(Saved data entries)
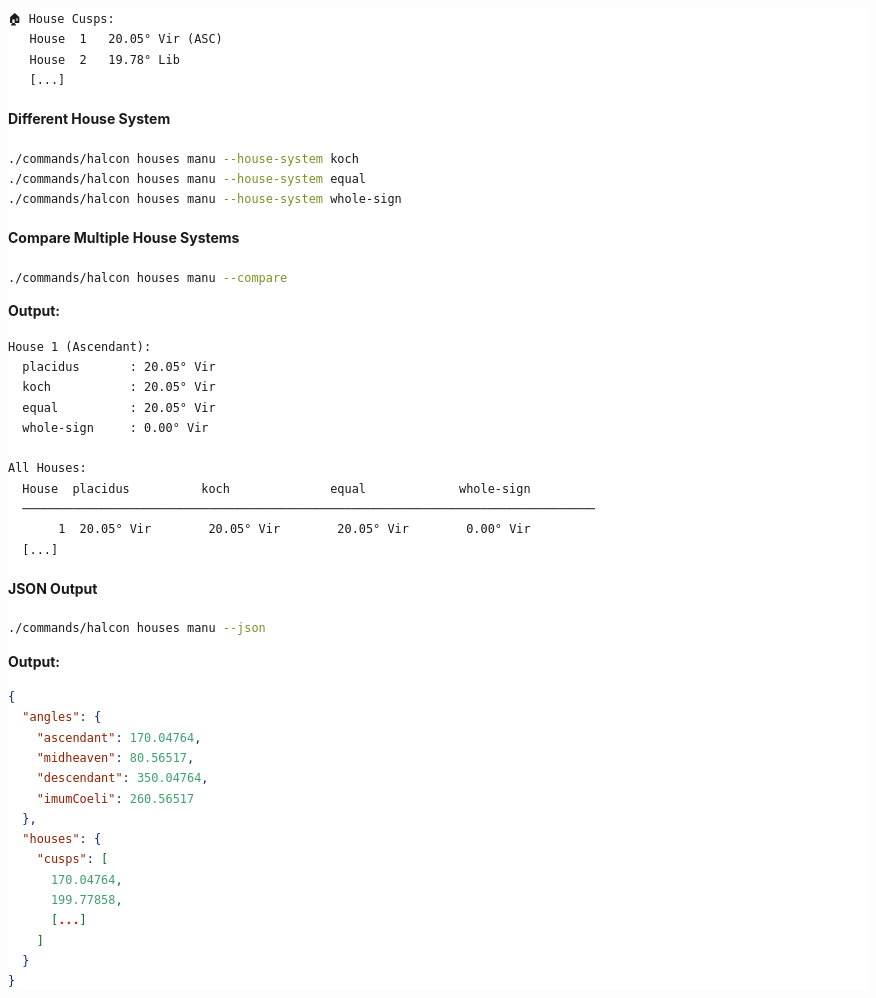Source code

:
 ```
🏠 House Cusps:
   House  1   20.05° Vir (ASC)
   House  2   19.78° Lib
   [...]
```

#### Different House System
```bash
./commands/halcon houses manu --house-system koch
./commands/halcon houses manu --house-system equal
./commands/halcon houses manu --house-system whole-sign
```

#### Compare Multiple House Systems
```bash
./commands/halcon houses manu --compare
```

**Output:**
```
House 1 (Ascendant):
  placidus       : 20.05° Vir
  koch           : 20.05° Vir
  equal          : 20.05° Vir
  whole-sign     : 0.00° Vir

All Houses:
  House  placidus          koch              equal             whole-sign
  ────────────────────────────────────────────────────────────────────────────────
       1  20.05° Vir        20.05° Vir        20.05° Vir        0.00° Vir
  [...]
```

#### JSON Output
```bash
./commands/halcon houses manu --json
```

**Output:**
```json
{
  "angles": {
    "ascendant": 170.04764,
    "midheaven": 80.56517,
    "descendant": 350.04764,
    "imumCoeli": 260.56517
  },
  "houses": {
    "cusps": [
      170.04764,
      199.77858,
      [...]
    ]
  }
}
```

**WHAT YOU HAVE TO DO:** Report, from the entries above, each line where "placidus" is found.

**RESULT FOR THIS TASK:**
  placidus       : 20.05° Vir
  House  placidus          koch              equal             whole-sign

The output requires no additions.